Rancid: Life Won't Wait

Rancid: Life Won't Wait

The members of Rancid must be getting sick of all the Clash comparisons, but it's not like they don't invite them: The new Life Won't Wait is a sprawling, ambitious, throw-it-all-against-the-wall opus that all but begs for comparisons to The Clash's 1980 classic London Calling. Yeah, it sounds like The Clash—Californian vocalist Tim Armstrong even sings in a slurred English accent and name-drops the Sandinistas on "Lady Liberty"—but Life Won't Wait is a spectacular document. The band shoe-horns 22 tracks into 64 minutes, cramming ample doses of punk, hardcore, ska, and reggae into a package that preaches, shouts, sings, mumbles, and toasts.

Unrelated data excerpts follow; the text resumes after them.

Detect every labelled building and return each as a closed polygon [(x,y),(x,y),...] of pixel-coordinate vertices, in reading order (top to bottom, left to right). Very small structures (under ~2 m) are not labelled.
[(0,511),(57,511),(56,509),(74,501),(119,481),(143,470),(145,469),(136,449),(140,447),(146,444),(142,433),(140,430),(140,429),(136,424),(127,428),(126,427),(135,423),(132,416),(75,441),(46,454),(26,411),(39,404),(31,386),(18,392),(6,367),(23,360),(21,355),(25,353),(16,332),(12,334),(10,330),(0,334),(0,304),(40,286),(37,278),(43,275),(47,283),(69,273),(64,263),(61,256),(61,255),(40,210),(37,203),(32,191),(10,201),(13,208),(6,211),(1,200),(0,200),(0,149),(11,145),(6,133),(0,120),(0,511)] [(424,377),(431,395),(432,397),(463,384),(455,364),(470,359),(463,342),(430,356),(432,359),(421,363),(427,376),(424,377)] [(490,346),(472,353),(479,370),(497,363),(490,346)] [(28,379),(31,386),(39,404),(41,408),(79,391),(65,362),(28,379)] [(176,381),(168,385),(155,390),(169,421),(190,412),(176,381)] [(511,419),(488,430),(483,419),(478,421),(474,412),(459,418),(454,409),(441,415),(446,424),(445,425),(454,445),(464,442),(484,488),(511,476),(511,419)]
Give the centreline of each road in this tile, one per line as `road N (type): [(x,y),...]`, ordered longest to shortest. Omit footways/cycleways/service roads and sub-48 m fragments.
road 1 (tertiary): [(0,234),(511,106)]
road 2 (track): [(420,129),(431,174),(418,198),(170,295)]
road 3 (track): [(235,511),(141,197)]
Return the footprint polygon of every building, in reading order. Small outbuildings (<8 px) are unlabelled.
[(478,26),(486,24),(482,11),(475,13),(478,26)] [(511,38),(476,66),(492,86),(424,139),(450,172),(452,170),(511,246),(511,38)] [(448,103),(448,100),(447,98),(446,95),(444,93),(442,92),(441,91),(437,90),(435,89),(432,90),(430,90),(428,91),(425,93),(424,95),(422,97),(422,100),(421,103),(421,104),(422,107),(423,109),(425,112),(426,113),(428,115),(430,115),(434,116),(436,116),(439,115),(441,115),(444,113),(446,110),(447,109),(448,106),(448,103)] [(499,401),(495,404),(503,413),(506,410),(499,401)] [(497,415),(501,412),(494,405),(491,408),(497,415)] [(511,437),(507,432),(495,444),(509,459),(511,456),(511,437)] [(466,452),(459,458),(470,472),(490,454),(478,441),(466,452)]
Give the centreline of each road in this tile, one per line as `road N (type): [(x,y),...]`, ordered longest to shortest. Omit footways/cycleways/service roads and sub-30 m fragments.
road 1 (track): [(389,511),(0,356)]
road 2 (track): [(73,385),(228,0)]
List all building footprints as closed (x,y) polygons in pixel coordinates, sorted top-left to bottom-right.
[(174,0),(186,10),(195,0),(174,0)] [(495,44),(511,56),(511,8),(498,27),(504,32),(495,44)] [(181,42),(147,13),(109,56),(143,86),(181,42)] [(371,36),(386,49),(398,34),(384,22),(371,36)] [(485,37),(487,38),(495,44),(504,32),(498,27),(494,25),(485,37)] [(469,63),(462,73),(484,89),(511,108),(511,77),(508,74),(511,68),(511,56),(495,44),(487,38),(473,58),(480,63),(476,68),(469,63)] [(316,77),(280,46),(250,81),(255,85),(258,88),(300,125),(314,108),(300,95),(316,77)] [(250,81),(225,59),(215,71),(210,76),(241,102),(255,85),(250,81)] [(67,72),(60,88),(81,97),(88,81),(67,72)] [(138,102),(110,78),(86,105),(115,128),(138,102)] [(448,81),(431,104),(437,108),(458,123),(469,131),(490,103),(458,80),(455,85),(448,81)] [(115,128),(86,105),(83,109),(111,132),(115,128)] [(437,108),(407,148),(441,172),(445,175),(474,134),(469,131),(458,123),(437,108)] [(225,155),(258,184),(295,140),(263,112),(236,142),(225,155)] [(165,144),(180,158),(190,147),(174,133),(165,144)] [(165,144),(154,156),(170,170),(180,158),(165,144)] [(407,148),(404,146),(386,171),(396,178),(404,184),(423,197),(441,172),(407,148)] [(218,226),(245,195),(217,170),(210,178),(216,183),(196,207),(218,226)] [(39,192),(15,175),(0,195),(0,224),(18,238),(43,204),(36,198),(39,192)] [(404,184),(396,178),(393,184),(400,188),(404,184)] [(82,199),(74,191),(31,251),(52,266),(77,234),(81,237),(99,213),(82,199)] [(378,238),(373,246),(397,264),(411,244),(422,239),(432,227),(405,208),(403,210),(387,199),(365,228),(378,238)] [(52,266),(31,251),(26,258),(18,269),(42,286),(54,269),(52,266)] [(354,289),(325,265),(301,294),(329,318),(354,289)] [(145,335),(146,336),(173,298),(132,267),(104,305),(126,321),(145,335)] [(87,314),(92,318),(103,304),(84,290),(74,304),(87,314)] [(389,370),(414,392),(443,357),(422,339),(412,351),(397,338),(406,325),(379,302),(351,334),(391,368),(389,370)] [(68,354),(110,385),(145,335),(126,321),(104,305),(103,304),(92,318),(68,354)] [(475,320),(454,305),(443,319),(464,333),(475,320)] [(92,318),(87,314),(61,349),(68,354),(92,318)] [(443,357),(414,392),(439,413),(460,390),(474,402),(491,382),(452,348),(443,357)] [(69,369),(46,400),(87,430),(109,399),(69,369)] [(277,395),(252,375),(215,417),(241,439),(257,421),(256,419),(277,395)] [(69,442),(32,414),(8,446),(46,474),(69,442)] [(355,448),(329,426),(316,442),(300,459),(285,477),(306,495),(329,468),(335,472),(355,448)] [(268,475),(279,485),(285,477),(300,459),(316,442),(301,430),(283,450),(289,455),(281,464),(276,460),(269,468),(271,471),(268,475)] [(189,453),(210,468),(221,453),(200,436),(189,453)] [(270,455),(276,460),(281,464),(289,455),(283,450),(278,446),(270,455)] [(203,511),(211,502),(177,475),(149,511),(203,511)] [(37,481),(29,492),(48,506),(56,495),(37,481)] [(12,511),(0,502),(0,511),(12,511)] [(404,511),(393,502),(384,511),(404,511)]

Sometimes, on tracks like "Crane Fist," it seems to be doing all of the above at once. Other tracks—"Cash, Culture And Violence," "The Wolf," "Something In The World Today"—arrive complete with arena-ready choruses and insistent messages. From the numerous guest vocalists (Buju Banton, Marky Ramone, Dicky Barrett, and more) to the steel drums that close the proceedings, Life Won't Wait does it all, with energy exceeding that of a thousand tired-sounding Bad Religion and Offspring records. Once you get over its derivativeness, which you already are if you're considering buying a Rancid album, it's hard not to be astonished by this rambling, explosive, exhausting collection.